Recognizing the impact of limited space in the home on each occupant has also been important, Williamson said; honouring expressed needs for time to themselves, “even if we might be put out for a bit.”
“Just a lot of things like that – being willing to be vulnerable and to speak what it is that we’re feeling in any given moment… feel what we need to feel and then move on from that.”
They’re skills that can be applied to anybody, she noted, giving credit to Emotions BC Health and Wellness Society, an organization that formed in 2018 “to provide and deliver programs and services to families and caregivers of loved ones dealing with emotion dysregulation caused by diagnosed or undiagnosed mental health challenges.”
Williamson said the society helped their family “in some of our darkest moments,” and a desire to return the favour by being a beacon of hope for others drove her and her husband to become involved not just as program participants but also as facilitators of some of the programs. Williamson also now holds the role of administrative assistant.
In these days of social distancing, self-isolation and quarantine, supports are having to be given and accessed in different ways, many of them online. For Mikayla, that means connecting with her therapy team through such avenues as Zoom, with her mom at her side to guide her – though the sessions are a far cry from the support she gained through her one-on-one therapies.
Williamson said it doesn’t take a grand gesture to assist families that are struggling – it can be as simple as offering to add a couple extra items to their own grocery list. Neighbours can also share a tea “date” from the safety of their respective porches, just to check in.
“Practical things like that go a long way to break the isolation,” she said.
“We’re used to isolation, but this is different,” she said. “And because there’s so much more fear and concern, and there’s no end in sight, there’s no game plan.

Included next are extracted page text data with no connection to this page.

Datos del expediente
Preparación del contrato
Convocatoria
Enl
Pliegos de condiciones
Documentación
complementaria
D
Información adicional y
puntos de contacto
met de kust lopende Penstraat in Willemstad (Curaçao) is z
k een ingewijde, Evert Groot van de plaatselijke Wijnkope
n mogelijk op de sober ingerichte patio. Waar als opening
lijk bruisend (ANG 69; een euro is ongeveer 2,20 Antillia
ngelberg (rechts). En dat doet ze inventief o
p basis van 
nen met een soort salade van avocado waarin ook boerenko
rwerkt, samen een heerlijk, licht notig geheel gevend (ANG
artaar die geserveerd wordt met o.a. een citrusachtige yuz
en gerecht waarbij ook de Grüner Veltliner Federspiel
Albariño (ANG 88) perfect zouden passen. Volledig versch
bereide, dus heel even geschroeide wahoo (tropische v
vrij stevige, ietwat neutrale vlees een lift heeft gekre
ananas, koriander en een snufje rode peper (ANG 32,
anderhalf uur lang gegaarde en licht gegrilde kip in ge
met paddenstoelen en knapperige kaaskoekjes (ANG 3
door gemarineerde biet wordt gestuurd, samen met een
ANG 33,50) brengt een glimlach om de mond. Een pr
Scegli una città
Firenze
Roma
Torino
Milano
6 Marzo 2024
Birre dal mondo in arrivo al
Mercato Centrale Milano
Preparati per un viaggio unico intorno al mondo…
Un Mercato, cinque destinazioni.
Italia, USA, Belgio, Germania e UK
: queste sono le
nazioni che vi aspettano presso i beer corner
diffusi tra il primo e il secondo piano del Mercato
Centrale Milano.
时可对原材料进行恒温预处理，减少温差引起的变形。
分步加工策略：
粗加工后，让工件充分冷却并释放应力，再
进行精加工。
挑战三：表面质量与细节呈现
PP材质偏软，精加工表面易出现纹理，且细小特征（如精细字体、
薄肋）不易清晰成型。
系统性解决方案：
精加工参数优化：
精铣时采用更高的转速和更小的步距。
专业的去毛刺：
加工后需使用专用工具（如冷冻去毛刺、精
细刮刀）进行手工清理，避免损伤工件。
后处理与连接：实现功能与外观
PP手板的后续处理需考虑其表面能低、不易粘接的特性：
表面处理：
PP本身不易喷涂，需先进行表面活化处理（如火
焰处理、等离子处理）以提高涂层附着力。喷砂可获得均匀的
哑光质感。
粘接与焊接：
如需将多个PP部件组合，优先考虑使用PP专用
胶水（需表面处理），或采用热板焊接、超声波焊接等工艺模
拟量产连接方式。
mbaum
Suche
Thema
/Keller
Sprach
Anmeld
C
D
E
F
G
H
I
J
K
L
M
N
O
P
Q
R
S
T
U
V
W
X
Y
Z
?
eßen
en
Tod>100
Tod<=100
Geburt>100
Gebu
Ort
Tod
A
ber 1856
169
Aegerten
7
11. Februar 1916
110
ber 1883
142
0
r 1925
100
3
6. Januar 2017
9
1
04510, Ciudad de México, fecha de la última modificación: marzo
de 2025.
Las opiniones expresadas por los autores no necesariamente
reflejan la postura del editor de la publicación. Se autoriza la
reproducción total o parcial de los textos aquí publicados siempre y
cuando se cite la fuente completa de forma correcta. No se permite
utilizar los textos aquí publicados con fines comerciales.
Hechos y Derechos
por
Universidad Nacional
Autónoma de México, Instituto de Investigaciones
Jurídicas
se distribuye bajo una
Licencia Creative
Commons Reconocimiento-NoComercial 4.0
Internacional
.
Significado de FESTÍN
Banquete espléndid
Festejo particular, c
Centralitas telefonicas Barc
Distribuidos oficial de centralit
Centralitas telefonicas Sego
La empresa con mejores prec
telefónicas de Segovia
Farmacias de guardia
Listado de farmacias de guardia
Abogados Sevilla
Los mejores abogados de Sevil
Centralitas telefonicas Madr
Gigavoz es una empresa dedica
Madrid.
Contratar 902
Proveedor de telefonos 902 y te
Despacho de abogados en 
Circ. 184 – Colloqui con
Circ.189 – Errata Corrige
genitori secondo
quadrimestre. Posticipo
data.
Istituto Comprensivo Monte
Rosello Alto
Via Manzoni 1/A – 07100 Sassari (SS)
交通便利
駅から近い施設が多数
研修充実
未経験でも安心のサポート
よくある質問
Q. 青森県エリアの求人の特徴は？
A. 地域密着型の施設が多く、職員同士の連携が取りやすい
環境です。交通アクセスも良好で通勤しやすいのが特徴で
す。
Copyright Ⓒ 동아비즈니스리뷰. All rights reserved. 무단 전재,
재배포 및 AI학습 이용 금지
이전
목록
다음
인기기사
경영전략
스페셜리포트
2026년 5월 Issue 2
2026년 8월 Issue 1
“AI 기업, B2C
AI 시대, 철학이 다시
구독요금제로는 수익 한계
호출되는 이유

Everyone’s affected on such a deeper, bigger level, that the sense of community, to me, means that you’re really checking in on people and giving them a space… to share how they’re really feeling and what they’re really thinking.”
Williamson said she also feels “slightly strongly” about those who aren’t taking social-distancing and other recommended or ordered preventative measures seriously.
Acknowledging that she was among those who initially doubted the seriousness of the pandemic, Williamson said her mind changed when she realized how quickly it was spreading and how vulnerable Mikayla was.
“Because of all the struggles my daughter has, I am concerned for her safety,” she said. “She puts her hands in her mouth all the time.
“I feel that if people could understand that because we don’t know what we’re dealing with, there isn’t a defense for it. If we could just take a step back… just re-prioritize a little bit, we have a chance to save thousands of lives.”
Williamson said shifting her own mindset around the quarantine from one of “feeling like the walls are closing in on me,” to one that looks at abiding by the measures as a gift was an important step for her on Sunday; the halfway point.
As difficult as the journey is and will continue to be for an undetermined time, however, she said she is confident there are brighter days ahead.
“When I look at the virus, in and of itself, I feel that we have a lot of skills and resiliency,” she said.
“It’s not that there aren’t tears and concerns and unknowns. We have already weathered so many storms… you always find a way to rebuild from the ashes of what you’ve gone through.”
Online resources Williamson suggested include the Emotions BC website, at emotionsbc.ca (for families, caregivers and loved ones), and actcommunity.ca and reachdevelopment.org (for programs, training and supports for individuals as well as families).